** Your assignment **
Your result should be every line of the records below that contains the word "松江市デジタル化支援事業補助金".

::: Data to examine

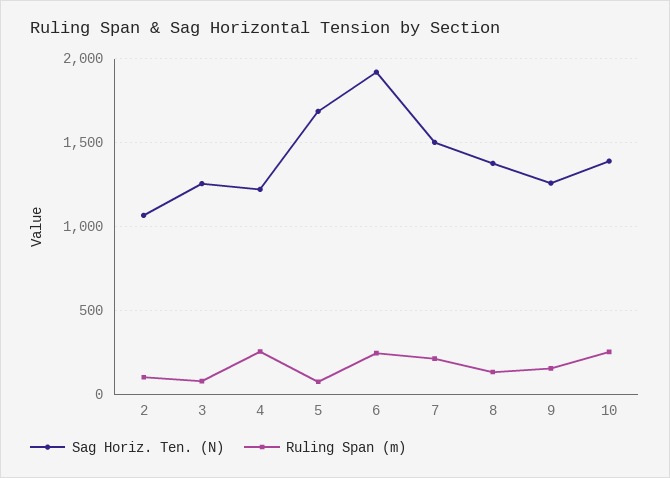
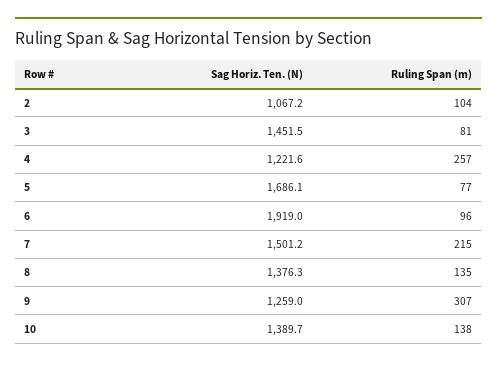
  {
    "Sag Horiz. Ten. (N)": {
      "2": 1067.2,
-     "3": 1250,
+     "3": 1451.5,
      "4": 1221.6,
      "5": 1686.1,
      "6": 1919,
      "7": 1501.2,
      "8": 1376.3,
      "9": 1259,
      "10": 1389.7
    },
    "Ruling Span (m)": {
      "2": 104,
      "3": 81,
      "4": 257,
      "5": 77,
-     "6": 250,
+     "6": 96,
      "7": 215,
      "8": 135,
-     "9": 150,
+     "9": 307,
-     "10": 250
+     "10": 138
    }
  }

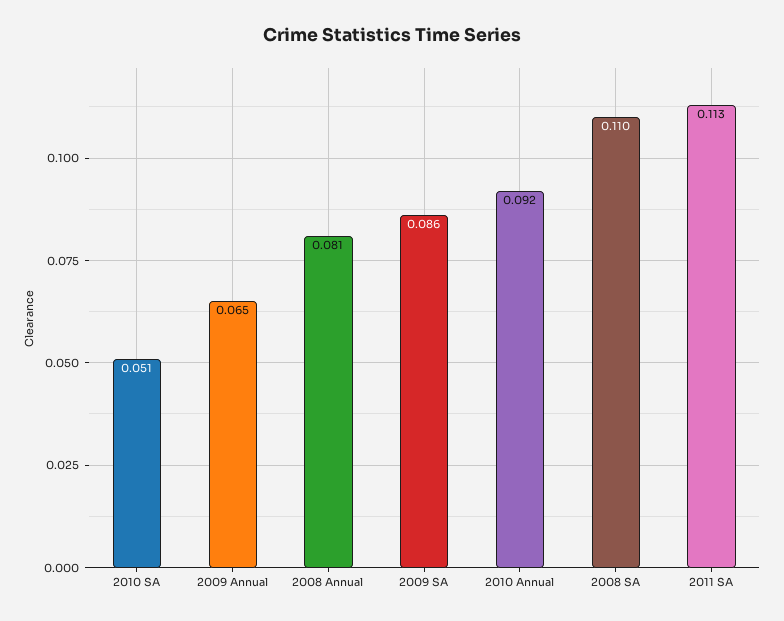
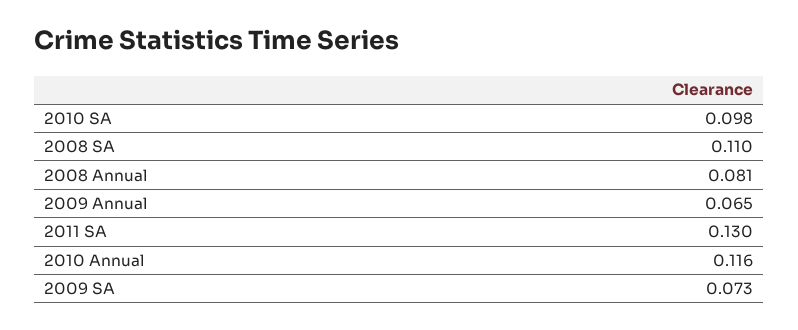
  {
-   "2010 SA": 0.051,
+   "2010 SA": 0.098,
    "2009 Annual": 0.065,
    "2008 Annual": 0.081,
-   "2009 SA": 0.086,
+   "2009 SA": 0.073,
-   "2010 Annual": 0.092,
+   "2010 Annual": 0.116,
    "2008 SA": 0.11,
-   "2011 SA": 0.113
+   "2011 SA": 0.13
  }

::::::
::: Data to examine

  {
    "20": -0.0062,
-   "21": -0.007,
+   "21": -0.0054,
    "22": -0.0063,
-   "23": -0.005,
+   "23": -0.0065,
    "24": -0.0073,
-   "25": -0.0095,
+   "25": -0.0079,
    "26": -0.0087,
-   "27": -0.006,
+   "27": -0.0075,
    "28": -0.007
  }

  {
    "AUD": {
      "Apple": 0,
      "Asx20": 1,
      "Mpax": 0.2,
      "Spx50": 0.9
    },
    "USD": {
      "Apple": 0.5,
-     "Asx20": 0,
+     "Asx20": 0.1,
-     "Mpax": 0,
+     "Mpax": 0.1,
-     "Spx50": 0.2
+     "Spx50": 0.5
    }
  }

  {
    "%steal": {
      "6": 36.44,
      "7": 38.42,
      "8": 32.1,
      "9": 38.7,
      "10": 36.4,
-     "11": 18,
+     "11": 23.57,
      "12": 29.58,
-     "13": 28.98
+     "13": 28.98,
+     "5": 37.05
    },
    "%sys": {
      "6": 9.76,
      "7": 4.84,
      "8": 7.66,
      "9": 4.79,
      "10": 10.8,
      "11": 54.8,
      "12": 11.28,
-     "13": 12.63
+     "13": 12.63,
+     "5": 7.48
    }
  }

::::::
::: Data to examine

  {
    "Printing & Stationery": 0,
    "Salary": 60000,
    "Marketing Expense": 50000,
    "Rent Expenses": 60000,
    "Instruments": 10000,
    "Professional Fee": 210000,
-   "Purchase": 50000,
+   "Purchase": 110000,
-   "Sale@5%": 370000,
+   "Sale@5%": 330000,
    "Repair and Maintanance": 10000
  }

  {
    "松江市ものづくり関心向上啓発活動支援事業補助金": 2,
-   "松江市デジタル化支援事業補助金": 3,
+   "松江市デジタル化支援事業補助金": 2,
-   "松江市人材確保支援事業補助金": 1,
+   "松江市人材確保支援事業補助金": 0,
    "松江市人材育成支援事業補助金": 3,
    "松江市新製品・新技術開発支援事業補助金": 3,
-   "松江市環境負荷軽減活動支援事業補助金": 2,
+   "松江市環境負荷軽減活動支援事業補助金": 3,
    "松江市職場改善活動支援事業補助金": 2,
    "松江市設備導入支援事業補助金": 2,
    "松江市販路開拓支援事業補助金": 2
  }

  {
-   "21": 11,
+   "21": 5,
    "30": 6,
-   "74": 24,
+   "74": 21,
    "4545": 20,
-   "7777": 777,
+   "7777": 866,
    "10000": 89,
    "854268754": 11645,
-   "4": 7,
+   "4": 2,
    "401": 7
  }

::::::

** Output for this exercise **
-   "松江市デジタル化支援事業補助金": 3,
+   "松江市デジタル化支援事業補助金": 2,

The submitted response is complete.